Yeah they make em in plastic fantastic. I prefer traditional handles for a better grip. I like my guns that way too.... steel and wood.


----------



## Piratesailor (Nov 9, 2012)

On knives and the public... have you seen this stupidity?

https://www.breitbart.com/europe/20...knives-should-be-illegal-says-church-england/


----------



## The Tourist (Jun 9, 2016)

Piratesailor said:


> On knives and the public... have you seen this stupidity?


Not that exact article, but I do know that England has been warring against cutlery for years. To show you how ridiculous this is, I never know just exactly how many folders I'm carrying until I dump out my jacket.

Folders come in differing sizes with blade shapes for a myriad of uses. For a country to deprive its entire citizenry of common tools is not only foolhardy but a snub to its very "subjects."
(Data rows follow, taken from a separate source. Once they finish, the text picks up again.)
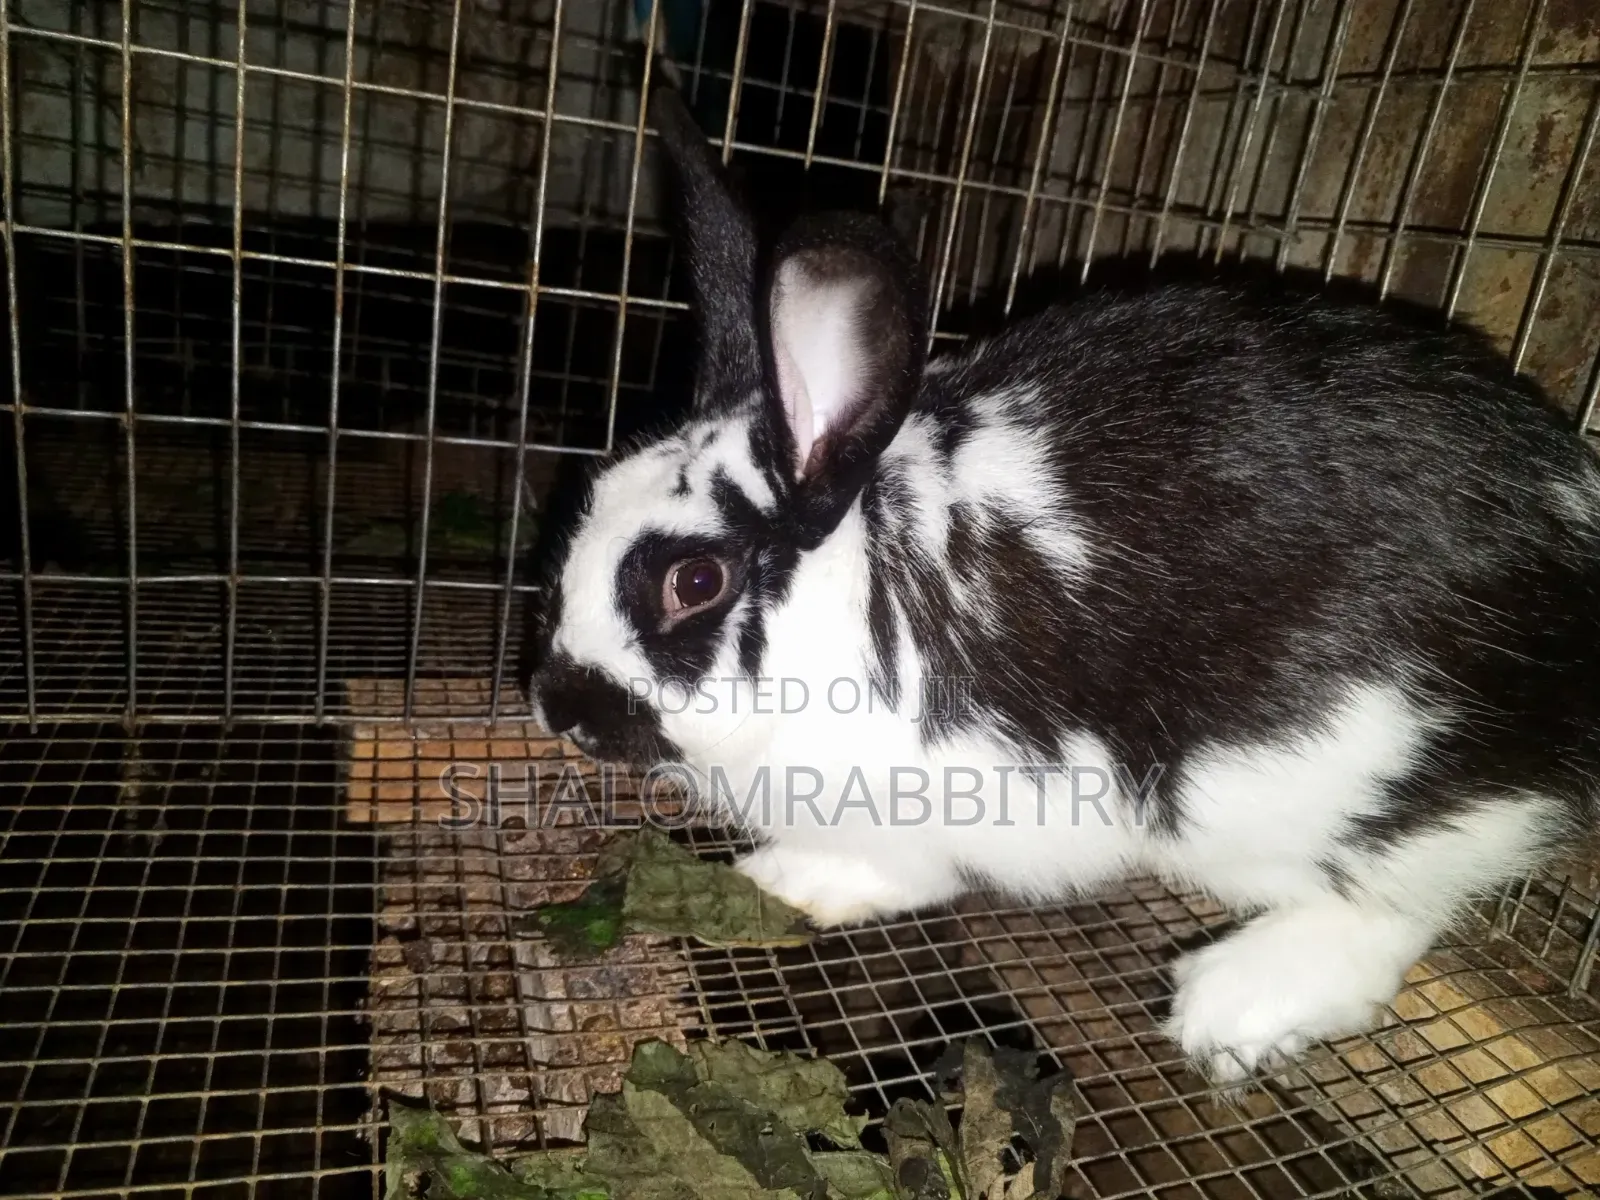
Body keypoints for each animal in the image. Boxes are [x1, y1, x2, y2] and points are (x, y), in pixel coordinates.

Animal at [528, 80, 1600, 1088]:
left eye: (694, 579)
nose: (558, 707)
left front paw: (795, 881)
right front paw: (784, 880)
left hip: (1322, 783)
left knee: (1396, 904)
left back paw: (1228, 1006)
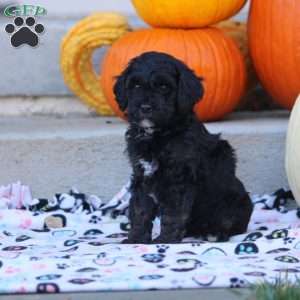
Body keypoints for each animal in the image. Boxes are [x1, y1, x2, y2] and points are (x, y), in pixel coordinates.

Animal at [113, 51, 252, 244]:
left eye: (164, 87)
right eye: (136, 85)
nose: (145, 108)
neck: (158, 133)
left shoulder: (178, 177)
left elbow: (173, 213)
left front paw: (165, 240)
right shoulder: (141, 174)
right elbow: (140, 209)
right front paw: (136, 239)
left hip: (234, 201)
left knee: (229, 222)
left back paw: (215, 234)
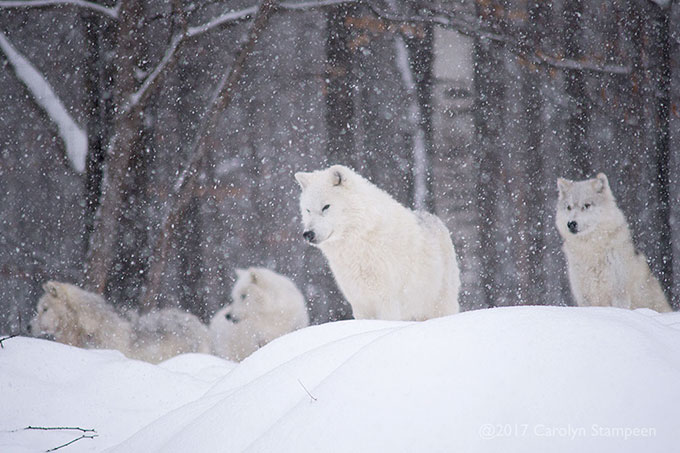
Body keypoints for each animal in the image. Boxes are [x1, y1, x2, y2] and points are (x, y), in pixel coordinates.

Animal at [294, 164, 460, 320]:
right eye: (308, 210)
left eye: (326, 207)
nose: (307, 234)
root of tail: (435, 218)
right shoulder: (359, 303)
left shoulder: (387, 301)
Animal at [556, 173, 672, 310]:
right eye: (569, 207)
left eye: (587, 205)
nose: (571, 224)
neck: (592, 251)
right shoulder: (584, 297)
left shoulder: (619, 294)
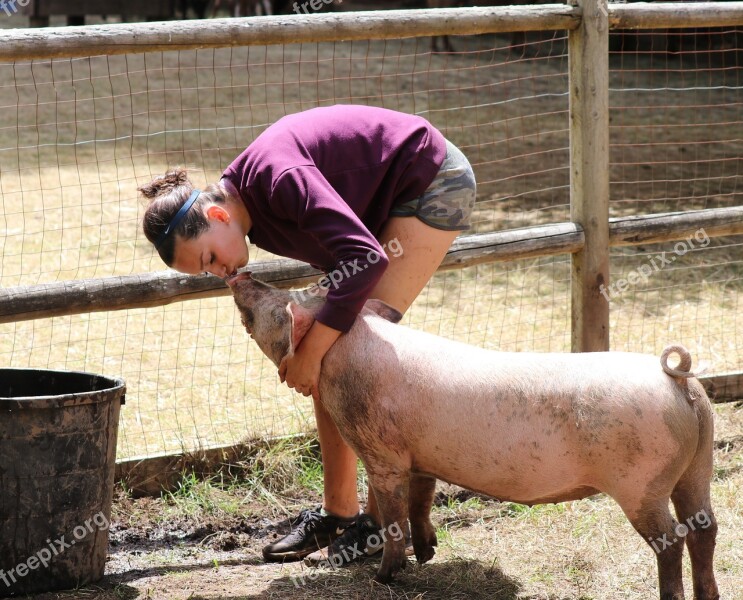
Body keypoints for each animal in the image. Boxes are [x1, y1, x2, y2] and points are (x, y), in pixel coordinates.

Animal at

And that's the issue. The USA has citizens, England rules it's subjects...


----------



## The Tourist (Jun 9, 2016)

We finally bought some decent batteries and now I can take a picture of my CRKT actual Mah Lanny assisted opening folder. It was one heartbreak after another getting the bevel to be as sharp as I like them. To get the edge useful I had to ink the blade to find *all three* of the edge's bevels. I was hoping the folder would be beautiful and sharp. Well, maybe "sharp" with another polishing...


----------



## jeffh (Apr 6, 2020)

The Tourist said:


> We finally bought some decent batteries and now I can take a picture of my CRKT actual Mah Lanny assisted opening folder. It was one heartbreak after another getting the bevel to be as sharp as I like them. To get the edge useful I had to ink the blade to find *all three* of the edge's bevels. I was hoping the folder would be beautiful and sharp. Well, maybe "sharp" with another polishing...
> 
> View attachment 113654


Nice knife. I have not seen your thread starting post before. Nice collection of Kalashnikov knives.


----------



## The Tourist (Jun 9, 2016)

*Nice knife. I have not seen your thread starting post before. Nice collection of Kalashnikov knives.*

Well, if I see a knife I like--even if it was made in Poland--I'd give the tool a slick sharpening and eliminate the scratches and dings.

What I would really like to see is a traditional switchblade handle that fires a Bowie Knife shaped blade. I'm getting tired at looking at the traditional stiletto dagger blade. If you guys ever see such an animal, drop me a line...


----------